Of course, there's also the XS route, and Dave Mitchell has announced his plan to Rewrite the XS pod files. I am somewhat impatient to see this, but as far as I know the tedious task of re-writing every struct (called "typemaps" in XS) isn't much easier than doing it with FFI::Platypus.

My current route is to use Convert::Binary::C to auto-generate Perl classes equivalent to the C structs. This is actually fun, but also time consuming and I am afraid that I get lost in abstractions over abstractions and never get to actually use the Perl library.

So, while I am still making progress, I wonder: Are there other developers around who work with C libraries these days? How do they do it? Or is this an art soon to be obsolete?

  • Comment on What's the "modern" way to talk to C libraries?

Replies are listed 'Best First'.
Re: What's the "modern" way to talk to C libraries?
by Corion (Patriarch) on Nov 24, 2025 at 07:58 UTC

    Personally, I like to start out with Inline::C, and then pull out the XS file that Inline generates. This gives me a quick start without needing to worry too much, but Inline::C still has me writing C and the interface doesn't really create perlish APIs. I usually wrap the C part then with more Perl to create a perlish API over the C API.

    The ugly part IMO is handling structs that you get from C. I haven't found a good way to automatically generate a converter from a C-struct to a Perl hash (and be it a tied hash into the C data structure). Convert::Binary::C did this, but if it is failure-prone nowadays, that's no fun. I have enough to debug with the segfaults in my code, I don't want segfaults introduced by other code as well...
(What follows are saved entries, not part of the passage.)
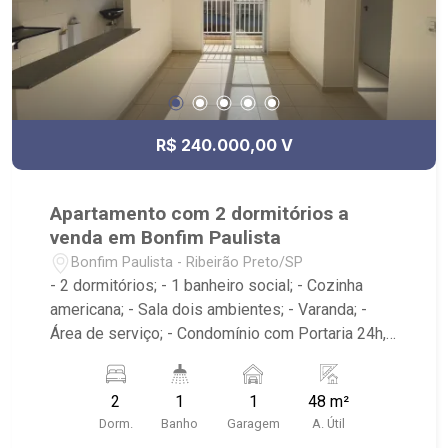
R$ 240.000,00 V
Apartamento com 2 dormitórios a
venda em Bonfim Paulista
Bonfim Paulista - Ribeirão Preto/SP
- 2 dormitórios; - 1 banheiro social; - Cozinha
americana; - Sala dois ambientes; - Varanda; -
Área de serviço; - Condomínio com Portaria 24h,
Piscina, Campo de Futebol e Salão de Festas; -
Próximo à DaniBe FullStore, Bola na Grama
2
1
1
48 m²
Bonfim, Baterias Batex, supermercado Gricki e
Dorm.
Banho
Garagem
A. Útil
Centro de Bonfim;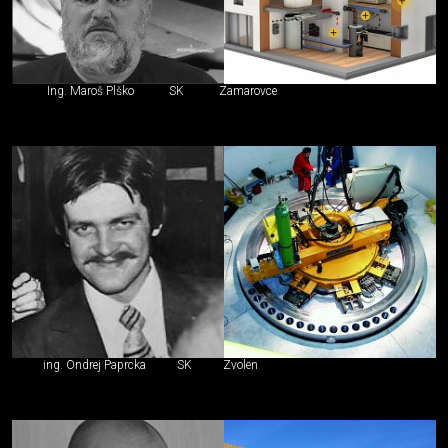
Ing. Maroš Plško
SK
Zamarovce
ing. Ondrej Paprcka
SK
Zvolen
      This was my initial step, too: Run the PipeWire tutorial sources in Inline::C. But then, I did not want write my own stuff in C.

      And yes, handling structs is the interesting part. PipeWire comes with ~200 header files and way too many structs to do that manually. Convert::Binary::C (CBC) does exactly this: Convert a C struct into a Perl hash (reference) at runtime. It also provides all the meta data I need: If a struct contains a struct some *thing, then the conversion will give me a Perl scalar containing the pointer as an integer value, and CBC also tells me that this scalar is a pointer to struct some, which then can be recursively unraveled. That's pretty awesome.
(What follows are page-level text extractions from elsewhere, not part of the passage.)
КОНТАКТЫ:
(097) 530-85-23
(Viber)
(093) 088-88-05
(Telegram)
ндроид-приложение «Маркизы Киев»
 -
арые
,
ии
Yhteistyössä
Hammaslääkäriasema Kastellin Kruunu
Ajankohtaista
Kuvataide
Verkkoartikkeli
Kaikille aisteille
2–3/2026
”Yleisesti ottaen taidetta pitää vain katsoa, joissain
      CBC is not error prone at runtime: It does not cause segfaults. It says that it can not handle the syntax in some header files which happens during the development cycle. Working around this is a bit annoying, but not impossible.

      The main downside with my current project is the lack of portability. PipeWire is Linux-only, no chance on Windows. Its headers can only be compiled with GCC, not a big restriction when we are on Linux anyway. It also does not work with system Perl (or any other Perl built with useithreads=define). So while I can shrug it away, that code is unlikely to be useful on CPAN and will never make it into a Linux distribution.

        Usually i like to use Inline::C and/or handcode stuff, but...

        The last two weeks i had to make Bindings to some closed source library (only headers + .so available) for work. My enthusiasm for supporting binary blobs is limited at best. So i asked AI (claude) to do all the low level XS stuff for me, starting with h2xs to make the project, then generate all the missing stuff and generate a high level Perl module on top of that.

        It's not perfect, but it works (for the most part).

        It's called Lib::Pepper

        PerlMonks XP is useless? Not anymore: XPD - Do more with your PerlMonks XP
        Also check out my sisters artwork and my weekly webcomics
Re: What's the "modern" way to talk to C libraries?
by syphilis (Archbishop) on Nov 24, 2025 at 10:28 UTC
    Are there other developers around who work with C libraries these days?

    I still work with C libraries, and I still use Inline::C and XS for the task.

    Or is this an art soon to be obsolete?

    I bloody hope not.
    If perl were to obsolete XS (as happened with Perl6) then that would be a perl to which I do not update.

    Cheers,
    Rob
      If perl were to obsolete XS (as happened with Perl6) then that would be a perl to which I do not update.

      I might have worded that wrong: I did not want to suggest that this could happen (see my link to Dave Mitchell's mail)!